(The data Opens)

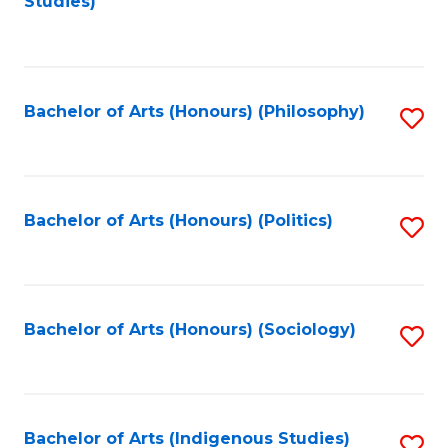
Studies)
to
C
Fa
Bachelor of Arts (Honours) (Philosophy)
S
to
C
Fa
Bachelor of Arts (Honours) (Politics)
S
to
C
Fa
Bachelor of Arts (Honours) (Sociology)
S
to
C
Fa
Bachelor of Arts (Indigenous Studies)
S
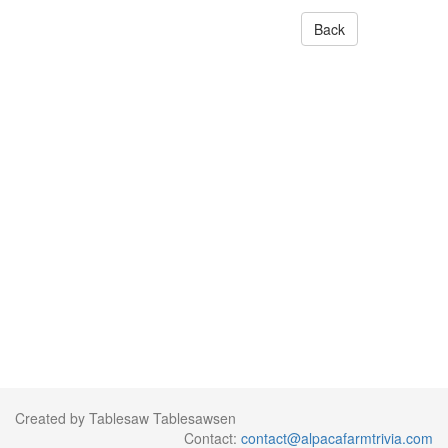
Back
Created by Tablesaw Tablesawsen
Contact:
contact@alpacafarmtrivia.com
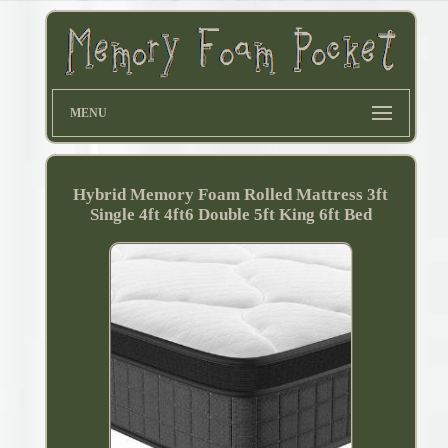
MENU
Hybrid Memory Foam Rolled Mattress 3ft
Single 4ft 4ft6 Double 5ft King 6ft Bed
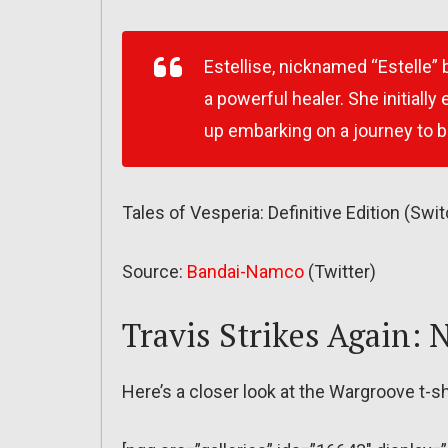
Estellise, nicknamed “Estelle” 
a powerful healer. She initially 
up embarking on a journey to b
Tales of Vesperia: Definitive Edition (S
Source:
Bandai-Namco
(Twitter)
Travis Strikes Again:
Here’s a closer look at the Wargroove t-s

(The data Closes)
(The data Opens)

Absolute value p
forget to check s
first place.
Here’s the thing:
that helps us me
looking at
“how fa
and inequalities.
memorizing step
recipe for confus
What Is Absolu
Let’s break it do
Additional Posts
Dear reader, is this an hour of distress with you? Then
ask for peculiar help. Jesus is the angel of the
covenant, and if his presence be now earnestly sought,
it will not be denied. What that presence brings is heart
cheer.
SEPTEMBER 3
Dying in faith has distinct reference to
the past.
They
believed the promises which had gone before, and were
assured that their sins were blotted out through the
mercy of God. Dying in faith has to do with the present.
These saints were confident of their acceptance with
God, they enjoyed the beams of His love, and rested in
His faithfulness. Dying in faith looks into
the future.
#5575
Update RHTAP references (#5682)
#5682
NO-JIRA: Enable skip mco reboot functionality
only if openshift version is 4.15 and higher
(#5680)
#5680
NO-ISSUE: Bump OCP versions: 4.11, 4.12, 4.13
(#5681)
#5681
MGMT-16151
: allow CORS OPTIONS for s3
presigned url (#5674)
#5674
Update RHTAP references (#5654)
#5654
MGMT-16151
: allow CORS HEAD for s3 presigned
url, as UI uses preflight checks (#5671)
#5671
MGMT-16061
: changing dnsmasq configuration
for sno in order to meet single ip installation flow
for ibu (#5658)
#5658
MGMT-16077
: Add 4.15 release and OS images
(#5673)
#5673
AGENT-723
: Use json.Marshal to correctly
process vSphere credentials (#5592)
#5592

(The data Closes)
(The data Opens)

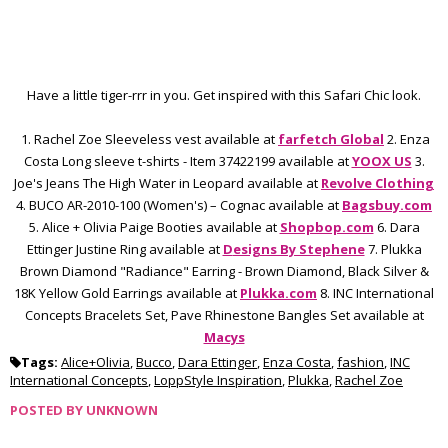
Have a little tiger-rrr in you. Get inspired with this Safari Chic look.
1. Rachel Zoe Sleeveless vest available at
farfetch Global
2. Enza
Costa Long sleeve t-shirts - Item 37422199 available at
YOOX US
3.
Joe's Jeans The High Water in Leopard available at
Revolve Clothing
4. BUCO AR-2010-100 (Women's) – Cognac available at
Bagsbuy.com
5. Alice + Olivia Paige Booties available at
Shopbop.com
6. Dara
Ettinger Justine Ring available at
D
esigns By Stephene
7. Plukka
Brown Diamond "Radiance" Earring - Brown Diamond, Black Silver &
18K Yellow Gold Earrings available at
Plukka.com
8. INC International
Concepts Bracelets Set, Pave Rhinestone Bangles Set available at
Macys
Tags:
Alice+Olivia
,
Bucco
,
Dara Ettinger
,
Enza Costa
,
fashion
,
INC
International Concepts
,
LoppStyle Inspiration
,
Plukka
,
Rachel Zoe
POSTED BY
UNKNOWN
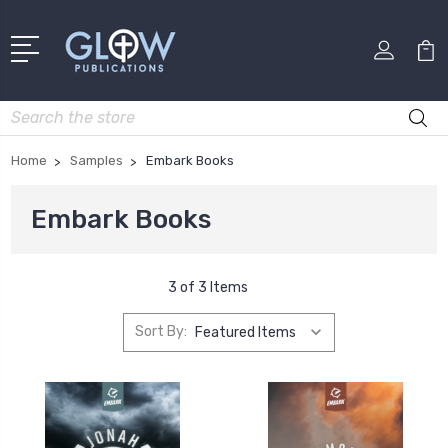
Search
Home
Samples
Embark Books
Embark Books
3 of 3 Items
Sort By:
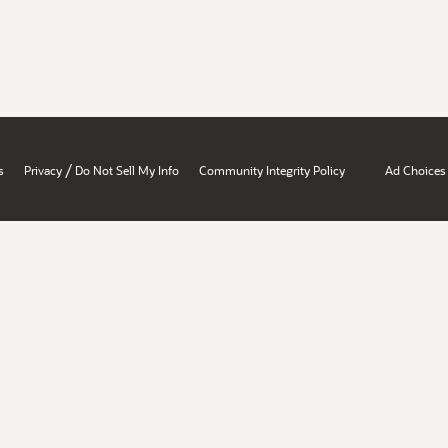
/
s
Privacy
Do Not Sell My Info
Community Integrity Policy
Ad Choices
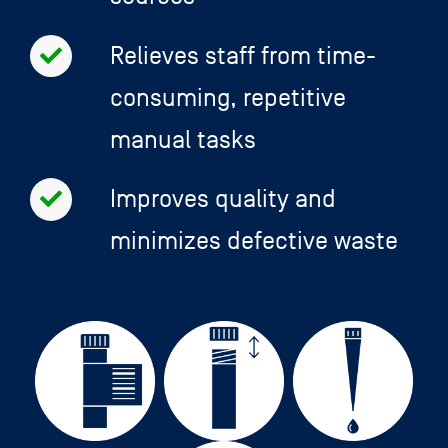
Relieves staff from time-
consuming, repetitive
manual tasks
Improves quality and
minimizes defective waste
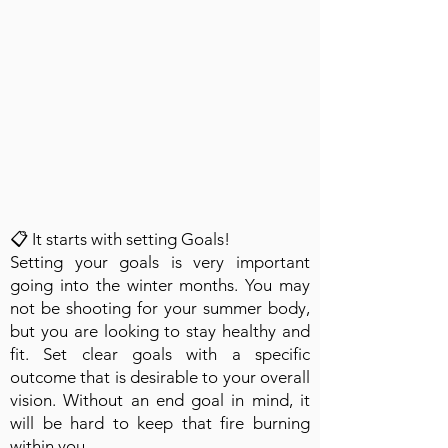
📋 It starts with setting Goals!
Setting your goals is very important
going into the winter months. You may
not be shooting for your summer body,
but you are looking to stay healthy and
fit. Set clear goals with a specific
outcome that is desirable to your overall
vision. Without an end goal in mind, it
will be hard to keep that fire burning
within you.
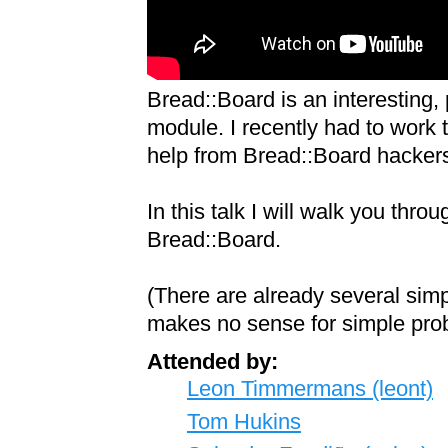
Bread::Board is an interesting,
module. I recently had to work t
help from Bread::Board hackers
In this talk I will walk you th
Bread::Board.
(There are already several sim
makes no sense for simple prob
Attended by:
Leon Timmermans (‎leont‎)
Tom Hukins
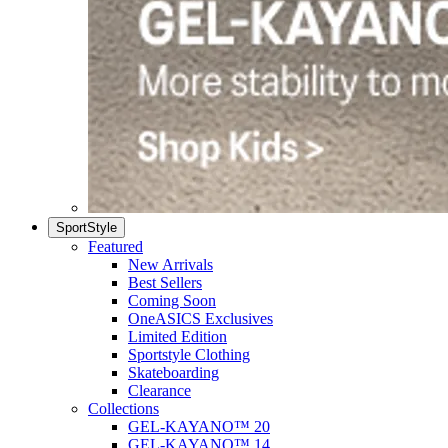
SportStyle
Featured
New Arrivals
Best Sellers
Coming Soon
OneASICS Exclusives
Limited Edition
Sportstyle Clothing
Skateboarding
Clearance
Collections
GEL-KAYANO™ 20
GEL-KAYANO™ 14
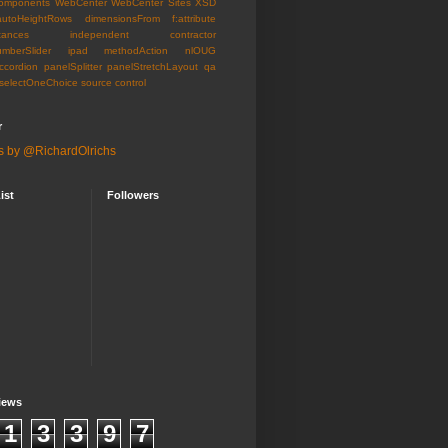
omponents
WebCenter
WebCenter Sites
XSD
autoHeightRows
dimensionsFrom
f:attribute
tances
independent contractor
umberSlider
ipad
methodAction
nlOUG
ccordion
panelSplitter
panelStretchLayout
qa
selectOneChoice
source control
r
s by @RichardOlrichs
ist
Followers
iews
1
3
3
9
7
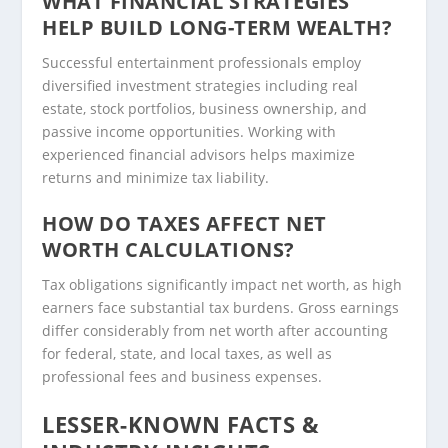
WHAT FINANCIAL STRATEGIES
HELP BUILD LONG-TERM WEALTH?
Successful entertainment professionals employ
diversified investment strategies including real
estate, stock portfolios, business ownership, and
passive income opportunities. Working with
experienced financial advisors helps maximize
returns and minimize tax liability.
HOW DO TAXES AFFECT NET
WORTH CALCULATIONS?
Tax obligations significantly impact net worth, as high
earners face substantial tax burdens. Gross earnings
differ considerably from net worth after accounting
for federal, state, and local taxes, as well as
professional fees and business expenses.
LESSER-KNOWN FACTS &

(The data Closes)

Problem to work on -> Return each line above that contains the word "Honours", copying each one in full. Upper and lower case must match.

Task output ->
Bachelor of Arts (Honours) (Philosophy)
Bachelor of Arts (Honours) (Politics)
Bachelor of Arts (Honours) (Sociology)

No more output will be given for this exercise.